Ma man mano che passano le ore il numero dei giovanotti dai tratti somatici inconfondibilmente maghrebini intenti a girovagare per le stradine e i vicoli, aumenta. Il loro muoversi a gruppi rende impossibile ogni contatto personale e ben presto la prudenza si trasforma in diffidenza. Scendono le ombre della sera, negli immigrati il pensiero di un lungo cammino verso il luogo che li ospita cerca la scorciatoia della soverchieria. Un nugolo di tunisini decide di imporre la propria presenza su un autobus diretto a Catania e lancia persino qualche gesto di sfida alle guardie municipali accorse per ripristinare l’ordine. La diffidenza rischia di divenire sospetto e paura.
Mineo sa bene cos’è l’emigrazione, di quali lacrime e di quale dolore si alimenti la vita di chi è costretto a lasciare la propria terra. Non c’è famiglia che, in qualche suo membro, sia sfuggita a questa sorte. Anche alla "zia Giovanna", così mi raccontava mia madre quando ero piccolo, era capitato di solcare l’oceano con in braccio il figlio di tre anni per raggiungere il marito partito per l’America nel 1903. Era salita sulla nave a Messina, all’insaputa di quest’ultimo, con in tasca solo un biglietto con la destinazione finale: Boston Mass. A Boston, sotto la neve, sbarcò la sera di capodanno del 1905.
Per fortuna, o per grazia concessa per intercessione di Sant’Agrippina, nella sala d’attesa dove si sistemò col bambino fu riconosciuta da un compaesano che si offrì prontamente di accompagnarla da "compare Turi", impegnato a giocare a carte in una "società" punto di ritrovo degli immigrati italiani. "Donna Giovanna", che nel Nuovo Mondo aveva portato tutto il corredo di valori e di atteggiamenti determinati, forse, più dalla dominazione araba in Sicilia che dalle tradizioni del Vecchio Continente, declinò cortesemente l’invito.
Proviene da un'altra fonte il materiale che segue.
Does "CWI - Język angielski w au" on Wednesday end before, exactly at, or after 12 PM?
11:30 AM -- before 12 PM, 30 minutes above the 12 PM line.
Tutt’altro che offeso il menenino corse ad avvisare l’ignaro consorte della presenza sul molo della moglie. Nel timore di una colossale burla "compare Turi" acconsentì di malumore a seguire l’amico e si convinse solo, dopo avere strabuzzato più volte gli occhi, alla vista di moglie e figlio in carne ed ossa.
Sarà la morte di quel bimbo, quindici anni dopo, a fare apparire probabilmente vano ogni sacrificio e a convincere l’uomo a ritornare in patria. Era il 1921. «Quindici anni che mi parvero quindici giorni», soleva dire la zia a conclusione del racconto dei mille particolari di quell’esperienza americana. Sarà stato la testimonianza di quella donna coraggiosa e risoluta a far sì che mia madre, giovane sposa, nel 1960, convincesse mio papà che, nonostante la neve, in terra svizzera potevano restarci almeno dieci anni. La nostra famiglia farà definitivamente ritorno a Mineo nel 1977.
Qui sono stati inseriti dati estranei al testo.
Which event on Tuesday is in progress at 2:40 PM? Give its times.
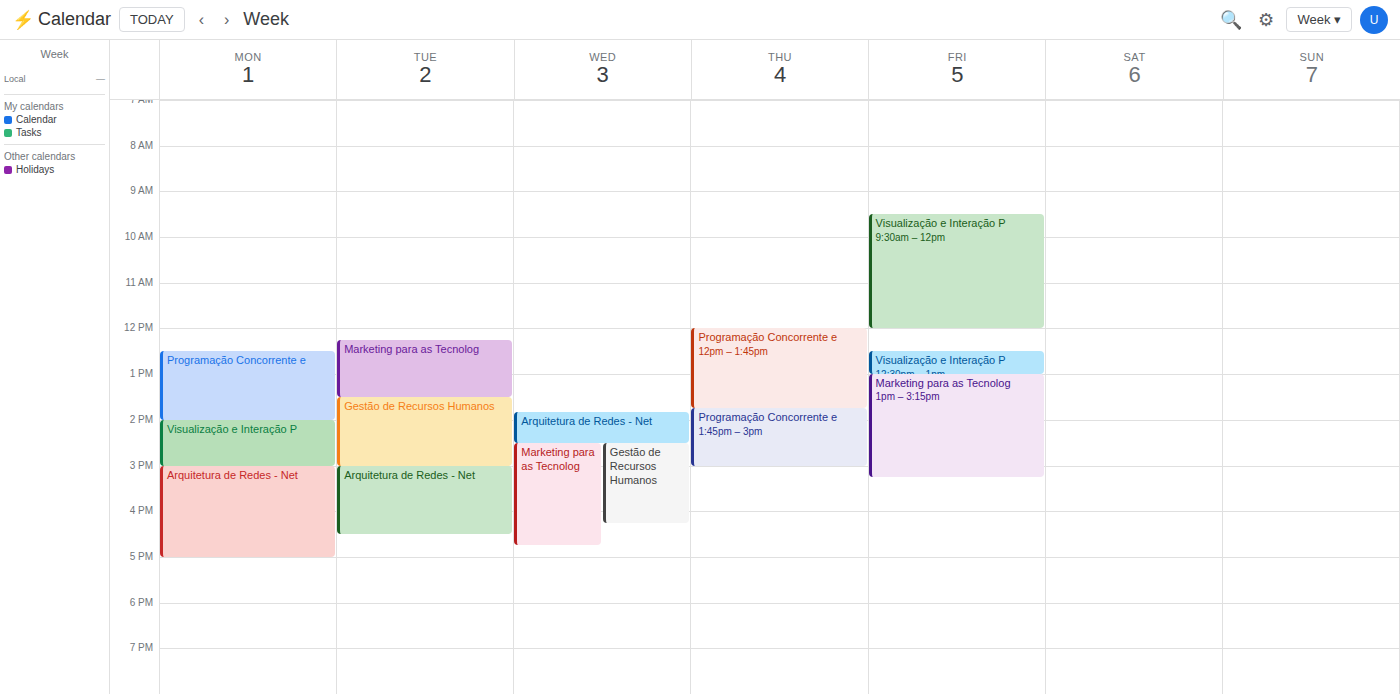
"Gestão de Recursos Humanos", 1:30 PM to 3:00 PM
Le facce di questi giovani tunisini che fuggono dalla miseria sono le stesse dei miei alunni marocchini e tunisini che io, figlio di emigranti, mi ritrovo in classe. Abbiamo il dovere di aiutarli e desideriamo farlo, ma i numeri sono importanti, l’ordine è decisivo e il rispetto delle regole dell’ospitalità non deve avere bisogno di essere imposto dall’atteggiamento intransigente del gendarme. A noi basta un’occhiata.
C’è un punto di rottura passato il quale, la disponibilità all’accoglienza rischia di divenire sospettosa chiusura. Non dobbiamo superare quel limite. È necessario diluire la concentrazione di persone a Lampedusa come a Mineo. Ma in ogni crisi c'è anche un’occasione. L’emergenza innanzi alla quale ci troviamo costituisce una grande occasione per l’Italia e per l’Europa. L’occasione di una condivisione in cui sia possibile vedere l’unità del Paese nei fatti
incontestabili e non nella retorica strumentale agli interessi di partito. La possibilità per l’Europa di mostrare che la solidarietà nei confronti della persona concreta è la strada di una credibilità incomparabilmente più efficace dell’umanitarismo delle bombe. Oggi bisogna coniugare liberté e fraternité.